ND   JMC : History of Medieval Philosophy / by Maurice De Wulf

438. Campanella. -- The Physics of Telesius was one of the most original and masterful productions of the Renaissance. CAMPANELLA (1568-1639) took it up and added to it a Metaphysics and a Politics.{1} Being, as such, implies three "primalities" (primalitates) which are of its very essence (essentiatur): the power by which it can exist and act (potentia), the knowledge that reveals it to itself (sapientia), and the love which inclines it to will its good (amor). Inversely, pure non-being implies impotentia, insipientia and odium. God alone is pure Being and possesses all the fulness of the real primalities. Every creature distinct from Him is a mixture of being and non-being (traces of scholasticism); it possesses the essential primalities in the degree in which it has reality. Telesius had already attributed to physical forces the power of feeling. Campanella now gave to this cosmic panpsychism a metaphysical, universal significance.

His Politics he based on the love man bears to himself, and to society as a prolongation of himself. His Civitas Solis, which was in some measure inspired by More's Utopia, is a fanciful description of an ideal State in which individual liberty is regulated in all its details with a view to the common good.
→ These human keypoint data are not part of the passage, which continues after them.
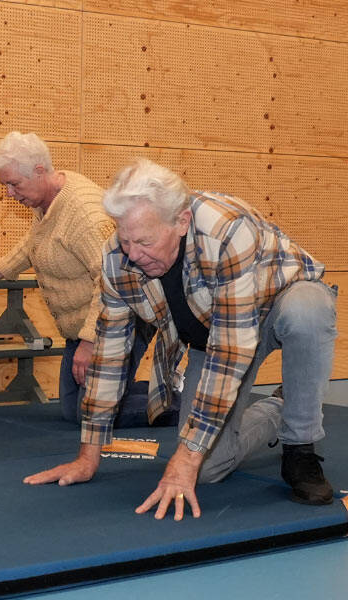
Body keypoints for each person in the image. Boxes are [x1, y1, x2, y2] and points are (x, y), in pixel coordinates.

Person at [24, 158, 338, 517]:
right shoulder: (117, 259)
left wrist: (186, 457)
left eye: (145, 241)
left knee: (307, 311)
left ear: (182, 221)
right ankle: (279, 409)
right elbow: (110, 355)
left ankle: (301, 448)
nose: (133, 254)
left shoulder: (226, 230)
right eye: (125, 240)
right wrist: (88, 456)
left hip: (275, 304)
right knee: (208, 468)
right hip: (212, 331)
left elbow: (232, 350)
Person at [0, 132, 176, 427]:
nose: (9, 193)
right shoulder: (48, 198)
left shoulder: (85, 216)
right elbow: (36, 239)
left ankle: (186, 401)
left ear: (38, 171)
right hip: (84, 323)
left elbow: (112, 280)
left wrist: (90, 342)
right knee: (71, 409)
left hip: (120, 318)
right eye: (4, 185)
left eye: (14, 184)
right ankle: (150, 390)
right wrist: (0, 270)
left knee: (91, 412)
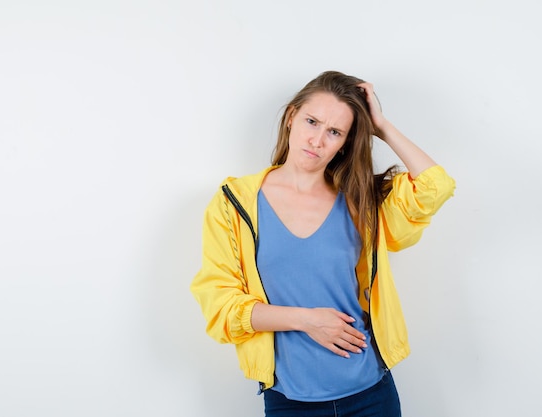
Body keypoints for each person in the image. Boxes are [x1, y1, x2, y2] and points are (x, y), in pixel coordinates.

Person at [191, 71, 456, 416]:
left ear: (346, 142)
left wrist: (382, 126)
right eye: (312, 122)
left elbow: (436, 187)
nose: (317, 140)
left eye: (334, 132)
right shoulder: (235, 204)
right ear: (291, 118)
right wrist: (306, 320)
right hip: (291, 402)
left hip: (372, 394)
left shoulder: (361, 201)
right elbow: (221, 308)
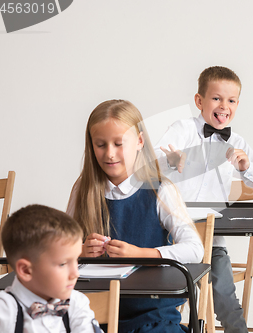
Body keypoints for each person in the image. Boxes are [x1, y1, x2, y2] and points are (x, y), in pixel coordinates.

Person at [157, 66, 253, 333]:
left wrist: (246, 168)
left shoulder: (237, 142)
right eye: (216, 98)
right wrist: (170, 161)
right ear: (199, 101)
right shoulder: (182, 129)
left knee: (224, 294)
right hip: (168, 236)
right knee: (162, 295)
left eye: (231, 100)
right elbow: (152, 163)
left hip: (211, 239)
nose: (224, 106)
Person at [67, 99, 203, 333]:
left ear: (139, 141)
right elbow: (55, 250)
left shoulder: (160, 190)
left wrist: (142, 255)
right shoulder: (83, 190)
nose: (110, 154)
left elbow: (194, 249)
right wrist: (79, 249)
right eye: (100, 144)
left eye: (119, 143)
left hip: (152, 315)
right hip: (92, 316)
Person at [0, 204, 99, 332]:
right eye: (63, 264)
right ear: (26, 270)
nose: (75, 273)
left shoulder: (77, 303)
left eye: (76, 260)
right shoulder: (0, 311)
We may add of Campanella that he was deeply devoted to the chimeras of astrology and magic. Through them he hoped to attain to a knowledge of the inner antipathies and sympathies of things, and of the cosmic function of the world-soul -- that great, benign power charged by God with the maintenance of order in the universe. It is, however, in the naturalism of Paracelsus and Cardanus that the occult sciences are found to dominate.

{1} Amongst his very numerous works, re-edited in 1854 by D'Ancona, are the following: Prodromus Philosophiae Instaurandae; Realis Philosophiae Partes Quatuor; Philosophiae Rationalis Partes Quinque; Universalis Philosophiae seu Metaphysicarum Rerum juxta Propria Principia Partes Tres.